Cohomological Operators and Covariant Quantum Superalgebras

TL;DR

This paper establishes a novel connection between de Rham cohomological operators and noncommutative q-superoscillators within supersymmetric quantum groups, revealing a superalgebra structure and symmetries analogous to differential geometry concepts.

Contribution

It introduces a unique superalgebra realized through noncommutative q-superoscillators that mirrors de Rham cohomological operators and explores its symmetry properties and relation to BRST algebra.

Findings

Superalgebra identical to de Rham cohomological operators

Discrete symmetry transformation analogous to Hodge duality

Connection established with extended BRST algebra

Abstract

We obtain an interesting realization of the de Rham cohomological operators of differential geometry in terms of the noncommutative q-superoscillators for the supersymmetric quantum group GL_{qp} (1|1).
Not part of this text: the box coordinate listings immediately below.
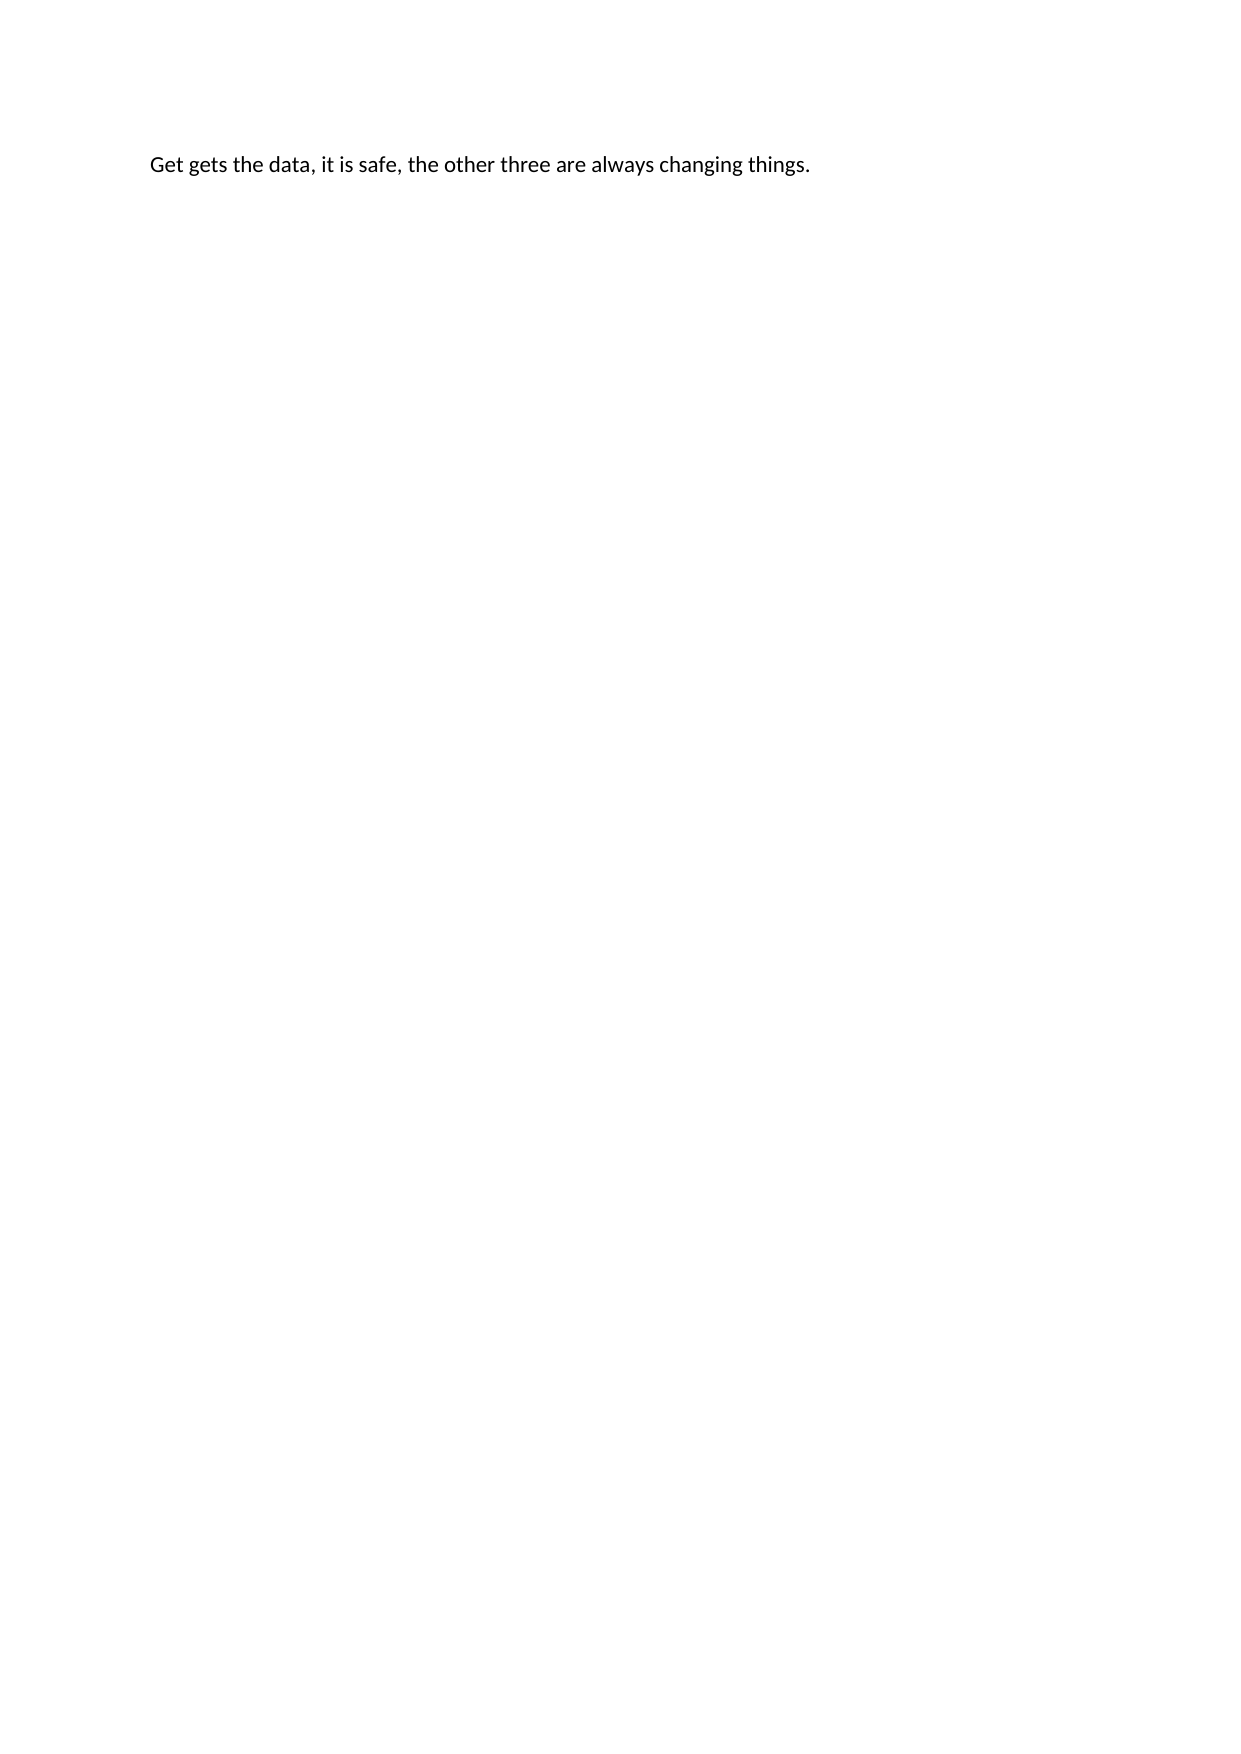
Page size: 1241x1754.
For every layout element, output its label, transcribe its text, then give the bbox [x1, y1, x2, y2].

text Get gets the data, it is safe, the other three are always changing things. [150, 150, 1090, 178]
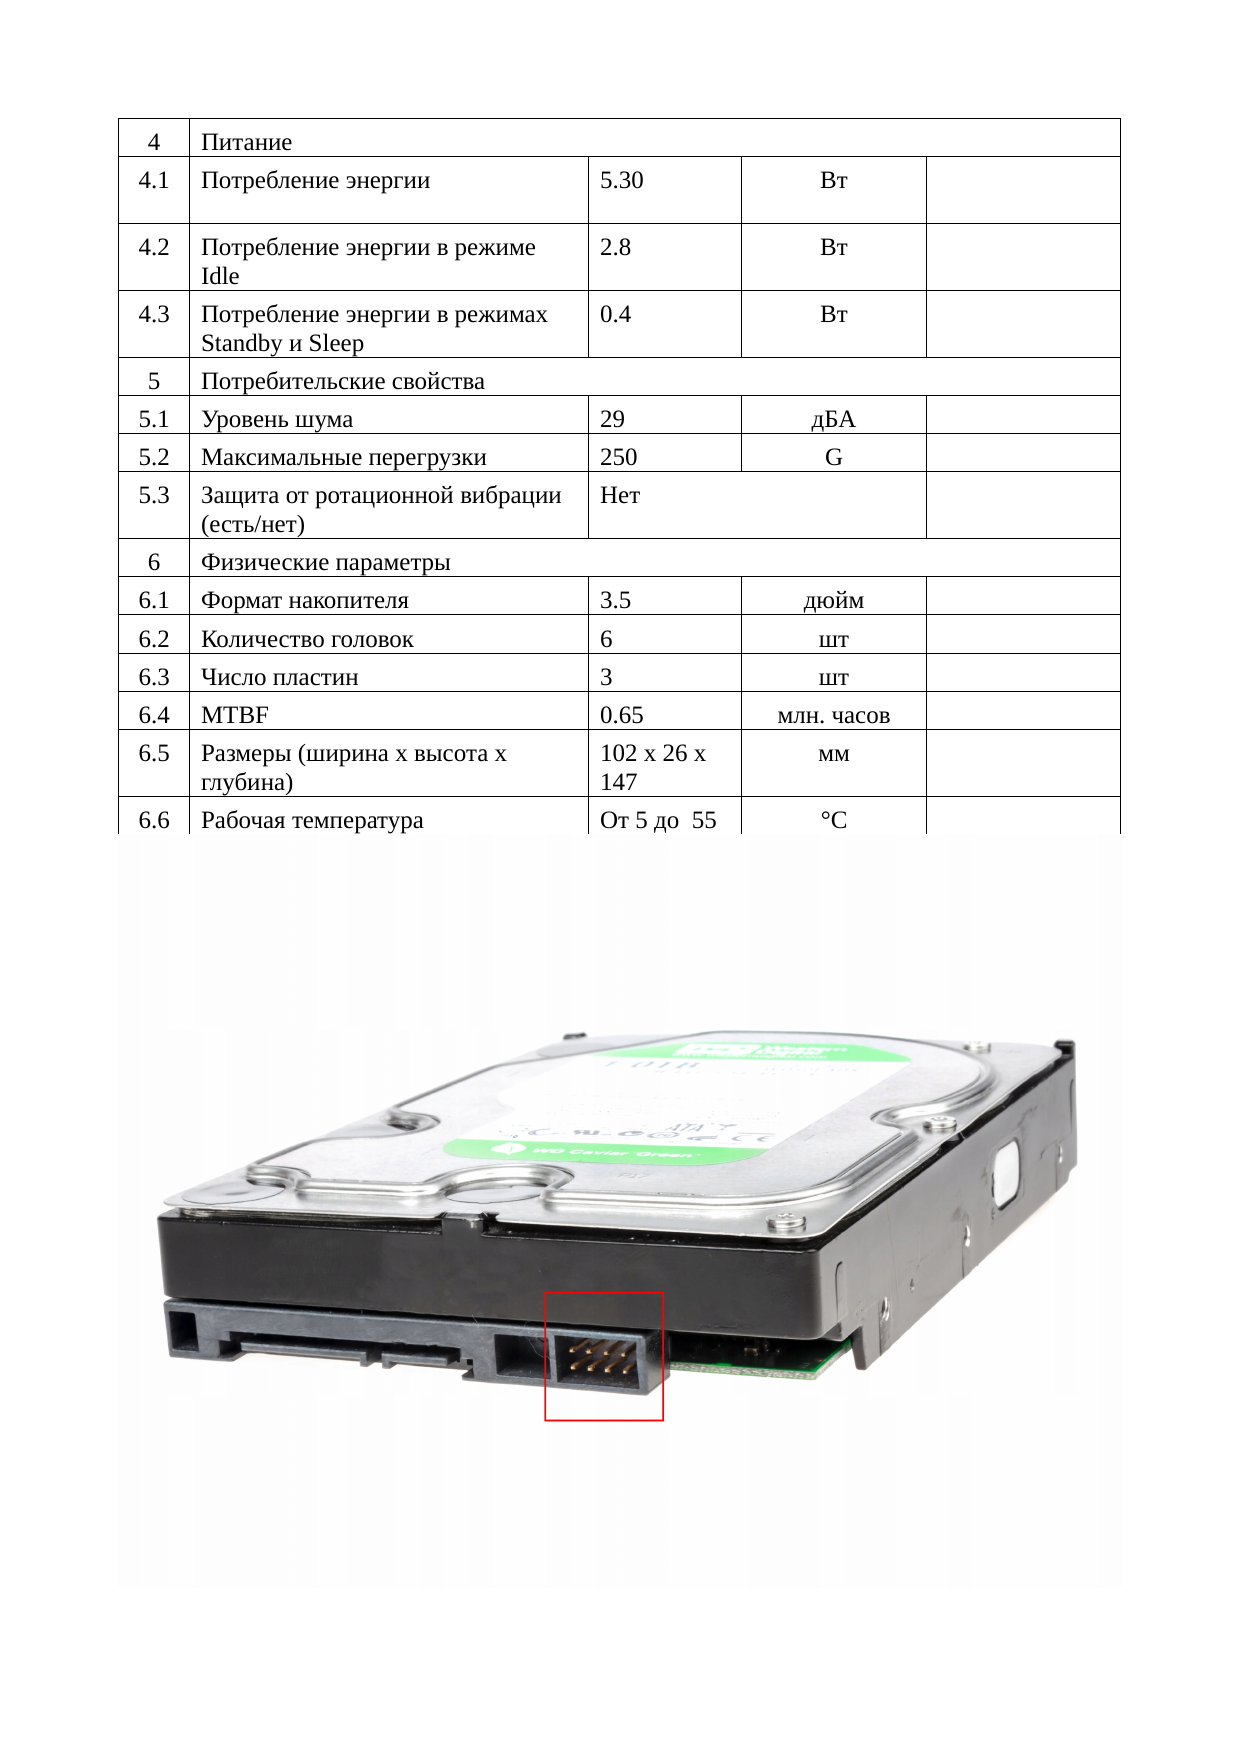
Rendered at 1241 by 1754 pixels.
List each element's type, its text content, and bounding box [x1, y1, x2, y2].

table_cell Формат накопителя [190, 577, 588, 614]
table_cell млн. часов [742, 692, 926, 729]
table_cell [927, 472, 1120, 538]
table_cell [927, 797, 1120, 834]
table_cell [927, 291, 1120, 357]
table_cell 5.1 [119, 396, 189, 433]
table_cell [927, 730, 1120, 796]
table_cell Питание [190, 119, 1120, 156]
table_cell [927, 157, 1120, 223]
table_cell [927, 434, 1120, 471]
table_cell MTBF [190, 692, 588, 729]
table_cell шт [742, 615, 926, 652]
table_cell 6.5 [119, 730, 189, 796]
table_cell 6.6 [119, 797, 189, 834]
table_cell шт [742, 654, 926, 691]
table_cell 5.2 [119, 434, 189, 471]
table_cell Максимальные перегрузки [190, 434, 588, 471]
table_cell 5 [119, 358, 189, 395]
table_cell Вт [742, 224, 926, 290]
table_cell Физические параметры [190, 539, 1120, 576]
table_cell [927, 692, 1120, 729]
table_cell Вт [742, 291, 926, 357]
table_cell Рабочая температура [190, 797, 588, 834]
table_cell 6 [589, 615, 741, 652]
table_cell 29 [589, 396, 741, 433]
table_cell мм [742, 730, 926, 796]
table_cell дБА [742, 396, 926, 433]
picture [118, 834, 1123, 1588]
table_cell 3.5 [589, 577, 741, 614]
table_cell [927, 615, 1120, 652]
table_cell Потребительские свойства [190, 358, 1120, 395]
table_cell [927, 396, 1120, 433]
table_cell Размеры (ширина х высота х глубина) [190, 730, 588, 796]
table_cell [927, 654, 1120, 691]
table_cell 3 [589, 654, 741, 691]
table_cell 6.1 [119, 577, 189, 614]
table_cell Потребление энергии в режимах Standby и Sleep [190, 291, 588, 357]
table_cell 4.3 [119, 291, 189, 357]
table_cell Потребление энергии [190, 157, 588, 223]
table_cell 6.3 [119, 654, 189, 691]
table_cell 6.4 [119, 692, 189, 729]
table_cell 0.4 [589, 291, 741, 357]
table_cell Защита от ротационной вибрации (есть/нет) [190, 472, 588, 538]
table_cell дюйм [742, 577, 926, 614]
table_cell 5.3 [119, 472, 189, 538]
table_cell G [742, 434, 926, 471]
table_cell 4.1 [119, 157, 189, 223]
table_cell Вт [742, 157, 926, 223]
table_cell Потребление энергии в режиме Idle [190, 224, 588, 290]
table_cell Уровень шума [190, 396, 588, 433]
table_cell Число пластин [190, 654, 588, 691]
table_cell 6.2 [119, 615, 189, 652]
table_cell [927, 577, 1120, 614]
table_cell 4 [119, 119, 189, 156]
table_cell °C [742, 797, 926, 834]
table_cell [927, 224, 1120, 290]
table_cell 5.30 [589, 157, 741, 223]
table_cell 102 х 26 х 147 [589, 730, 741, 796]
table_cell 4.2 [119, 224, 189, 290]
table_cell 250 [589, 434, 741, 471]
table_cell Количество головок [190, 615, 588, 652]
table_cell 2.8 [589, 224, 741, 290]
table_cell Нет [589, 472, 926, 538]
table_cell 0.65 [589, 692, 741, 729]
table_cell 6 [119, 539, 189, 576]
table_cell От 5 до 55 [589, 797, 741, 834]
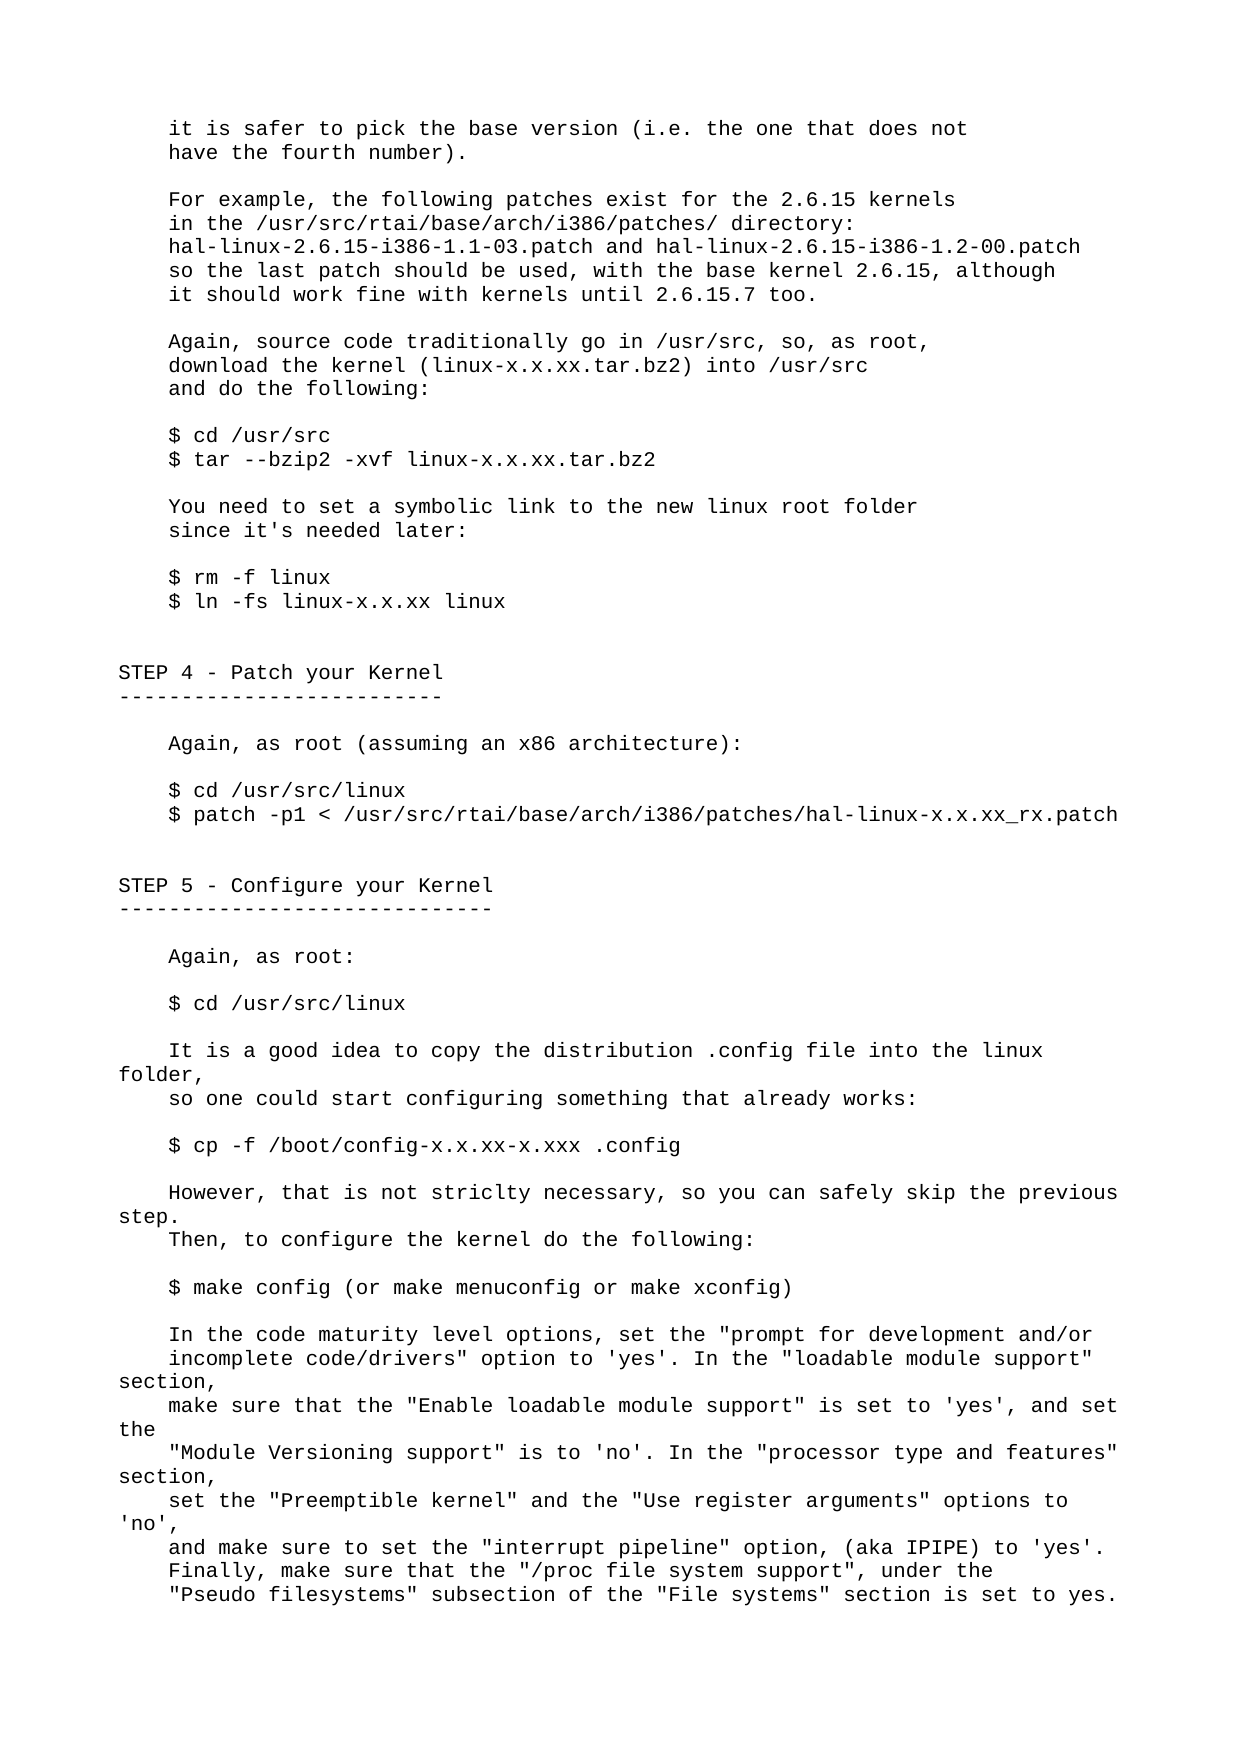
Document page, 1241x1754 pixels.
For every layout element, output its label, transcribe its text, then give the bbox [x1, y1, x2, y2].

text Again, as root (assuming an x86 architecture): [118, 733, 1122, 757]
text make sure that the "Enable loadable module support" is set to 'yes', and set the [118, 1395, 1122, 1442]
text $ ln -fs linux-x.x.xx linux [118, 591, 1122, 615]
text it is safer to pick the base version (i.e. the one that does not [118, 118, 1122, 142]
text However, that is not striclty necessary, so you can safely skip the previous step. [118, 1182, 1122, 1229]
text Again, as root: [118, 946, 1122, 969]
text set the "Preemptible kernel" and the "Use register arguments" options to 'no', [118, 1489, 1122, 1537]
text so one could start configuring something that already works: [118, 1088, 1122, 1111]
text in the /usr/src/rtai/base/arch/i386/patches/ directory: [118, 213, 1122, 236]
text and do the following: [118, 378, 1122, 402]
text Then, to configure the kernel do the following: [118, 1229, 1122, 1253]
text $ cd /usr/src [118, 426, 1122, 449]
text $ make config (or make menuconfig or make xconfig) [118, 1277, 1122, 1300]
text $ cp -f /boot/config-x.x.xx-x.xxx .config [118, 1135, 1122, 1158]
text $ cd /usr/src/linux [118, 993, 1122, 1017]
text STEP 5 - Configure your Kernel [118, 875, 1122, 898]
text and make sure to set the "interrupt pipeline" option, (aka IPIPE) to 'yes'. [118, 1537, 1122, 1561]
text have the fourth number). [118, 142, 1122, 165]
text $ rm -f linux [118, 567, 1122, 591]
text $ cd /usr/src/linux [118, 780, 1122, 804]
text $ patch -p1 < /usr/src/rtai/base/arch/i386/patches/hal-linux-x.x.xx_rx.patch [118, 804, 1122, 827]
text $ tar --bzip2 -xvf linux-x.x.xx.tar.bz2 [118, 449, 1122, 473]
text For example, the following patches exist for the 2.6.15 kernels [118, 189, 1122, 213]
text Again, source code traditionally go in /usr/src, so, as root, [118, 331, 1122, 354]
text -------------------------- [118, 686, 1122, 709]
text Finally, make sure that the "/proc file system support", under the [118, 1561, 1122, 1584]
text it should work fine with kernels until 2.6.15.7 too. [118, 284, 1122, 307]
text In the code maturity level options, set the "prompt for development and/or [118, 1324, 1122, 1348]
text "Module Versioning support" is to 'no'. In the "processor type and features" section, [118, 1442, 1122, 1489]
text since it's needed later: [118, 520, 1122, 544]
text ------------------------------ [118, 898, 1122, 922]
text incomplete code/drivers" option to 'yes'. In the "loadable module support" section, [118, 1348, 1122, 1395]
text hal-linux-2.6.15-i386-1.1-03.patch and hal-linux-2.6.15-i386-1.2-00.patch [118, 236, 1122, 260]
text STEP 4 - Patch your Kernel [118, 662, 1122, 686]
text so the last patch should be used, with the base kernel 2.6.15, although [118, 260, 1122, 284]
text You need to set a symbolic link to the new linux root folder [118, 496, 1122, 520]
text download the kernel (linux-x.x.xx.tar.bz2) into /usr/src [118, 354, 1122, 378]
text It is a good idea to copy the distribution .config file into the linux folder, [118, 1040, 1122, 1088]
text "Pseudo filesystems" subsection of the "File systems" section is set to yes. [118, 1584, 1122, 1608]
In particular, we show that a unique superalgebra, obeyed by the bilinears of fermionic and bosonic noncommutative q-(super)oscillators of GL_{qp} (1|1), is exactly identical to that obeyed by the de Rham cohomological operators. A set of discrete symmetry transformation for a set of GL_{qp} (1|1) covariant superalgebras turns out to be the analogue of the Hodge duality * operation of differential geometry. A connection with an extended BRST algebra obeyed by the nilpotent (anti-)BRST and (anti-)co-BRST charges, the ghost charge and a bosonic charge (which is equal to the anticommutator of (anti-)BRST and (anti-)co-BRST charges) is also established.